Task scheduling in Spark on MR3 is controlled by four configuration parameters inherited from MR3 and a new configuration parameter for delay scheduling.

  • mr3.dag.queue.scheme can be set to either common or individual.
  • mr3.dag.priority.scheme can be set to either fifo or concurrent.
  • mr3.taskattempt.queue.scheme is fixed at opt.
  • mr3.vertex.priority.scheme can be set to either intact or normalize.
  • mr3.spark.delay.scheduling.interval.ms specifies the interval (in milliseconds) of checking delay scheduling.

Mapping DAGs to Task queues

Spark on MR3 uses the configuration key mr3.dag.queue.scheme to assign DAGs to Task queues.

  • If it is set to common (which is the default value), Spark on MR3 uses a common Task queue for DAGs from all Spark jobs.
  • If it is set to individual, Spark on MR3 creates a Task queue for each individual Spark job (not for each individual DAG). This setting corresponds to fair scheduling within a Spark application in vanilla Spark (when spark.scheduler.mode is set to FAIR).

Assigning DAG priorities

Similarly to MR3, the priority of a Task is determined by 1) the priority of its DAG and 2) the priority of its Vertex where the DAG priority takes precedence over the Vertex priority.

Spark on MR3 uses the configuration key mr3.dag.priority.scheme to assign DAG priorities.

  • If it is set to fifo (which is the default value), Spark on MR3 uses Spark job priorities for DAG priorities. Hence DAGs from an earlier Spark job are assigned a higher priority.
  • If it is set to concurrent, Spark on MR3 assigns the same DAG priority (namely zero) to all DAGs.

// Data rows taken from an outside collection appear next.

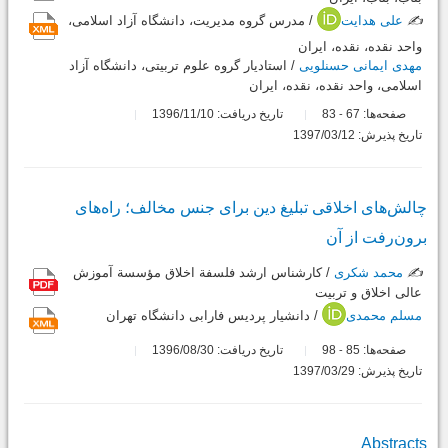
✍️
علی هدایت
/ مدرس گروه مدیریت، دانشگاه آزاد اسلامی،
واحد نقده، نقده، ایران
مهدی ایمانی حسنلویی
/ استادیار گروه علوم تربیتی، دانشگاه آزاد
اسلامی، واحد نقده، نقده، ایران
صفحه‌ها:
67
83
تاریخ دریافت: 1396/11/10
-
تاریخ پذیرش: 1397/03/12
چالش‌های اخلاقی تبلیغ دین برای جنس مخالف؛ راه‌های
برون‌رفت از آن
✍️
محمد شکری
/ کارشناس ارشد فلسفة اخلاق مؤسسة آموزش
عالی اخلاق و تربیت
مسلم محمدی
/ دانشیار پردیس فارابی دانشگاه تهران
صفحه‌ها:
85
98
تاریخ دریافت: 1396/08/30
-
تاریخ پذیرش: 1397/03/29
Abstracts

Note that if mr3.dag.queue.scheme is set to individual, the user may ignore mr3.dag.priority.scheme because every Spark job maintains its own Task queue.

Spark MR3 uses the configuration key mr3.vertex.priority.scheme to update Vertex priorities. Since every DAG consists of a single Vertex, it effectively decides DAG priorities within the same Spark job.

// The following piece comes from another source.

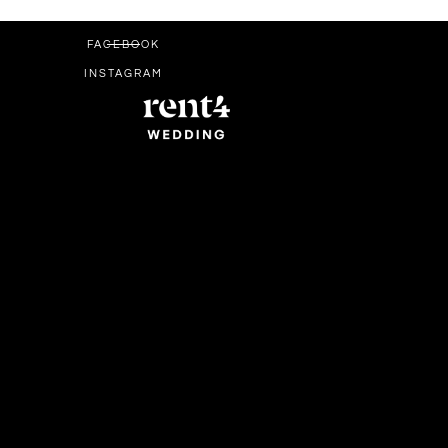
FACEBOOK
INSTAGRAM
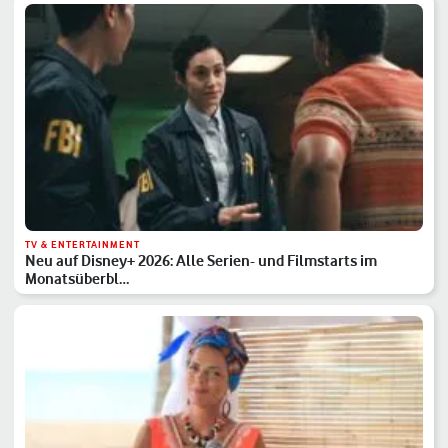
TV & ENTERTAINMENT
Neu auf Disney+ 2026: Alle Serien- und Filmstarts im
Monatsüberbl…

  • intact: Spark on MR3 uses Spark stage IDs for Vertex priorities.
  • normalize (which is the default value): Spark on MR3 set all Vertex priorities to zero.

Delay scheduling

If mr3.spark.delay.scheduling.interval.ms is set to zero, delay scheduling is not used and no ContainerWorkers are left idle unless Task queues are empty.

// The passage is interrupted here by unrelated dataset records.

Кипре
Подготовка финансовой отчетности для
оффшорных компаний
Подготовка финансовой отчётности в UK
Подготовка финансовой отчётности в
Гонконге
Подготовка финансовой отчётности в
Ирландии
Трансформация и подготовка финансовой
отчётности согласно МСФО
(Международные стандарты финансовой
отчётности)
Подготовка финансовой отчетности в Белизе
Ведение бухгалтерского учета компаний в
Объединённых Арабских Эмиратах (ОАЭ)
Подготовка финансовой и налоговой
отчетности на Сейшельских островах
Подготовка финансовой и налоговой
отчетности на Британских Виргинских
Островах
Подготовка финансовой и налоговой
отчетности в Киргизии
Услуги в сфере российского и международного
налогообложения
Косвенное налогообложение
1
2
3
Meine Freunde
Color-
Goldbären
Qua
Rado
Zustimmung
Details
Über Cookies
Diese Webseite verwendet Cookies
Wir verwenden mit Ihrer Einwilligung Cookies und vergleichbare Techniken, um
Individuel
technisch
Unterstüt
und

If mr3.spark.delay.scheduling.interval.ms is set to a value greater than zero, TaskScheduler uses delay scheduling by postponing the execution of Tasks whose location hints have no matching ContainerWorkers. TaskScheduler tries to execute such Tasks without considering their location hints at a regular interval specified by mr3.spark.delay.scheduling.interval.ms. Thus the strategy is a bit different from delay scheduling in vanilla Spark, in which all those Tasks whose location hints have no matching Spark executors get executed once an initial delay specified by spark.locality.wait passes.

To use fair scheduling among Spark jobs (submitted by multiple threads) within the same Spark application, mr3.dag.queue.scheme should be set to individual.

To use FIFO scheduling among Spark jobs, set mr3.dag.queue.scheme to common and mr3.dag.priority.scheme to fifo.

Usually setting mr3.vertex.priority.scheme to normalize works okay.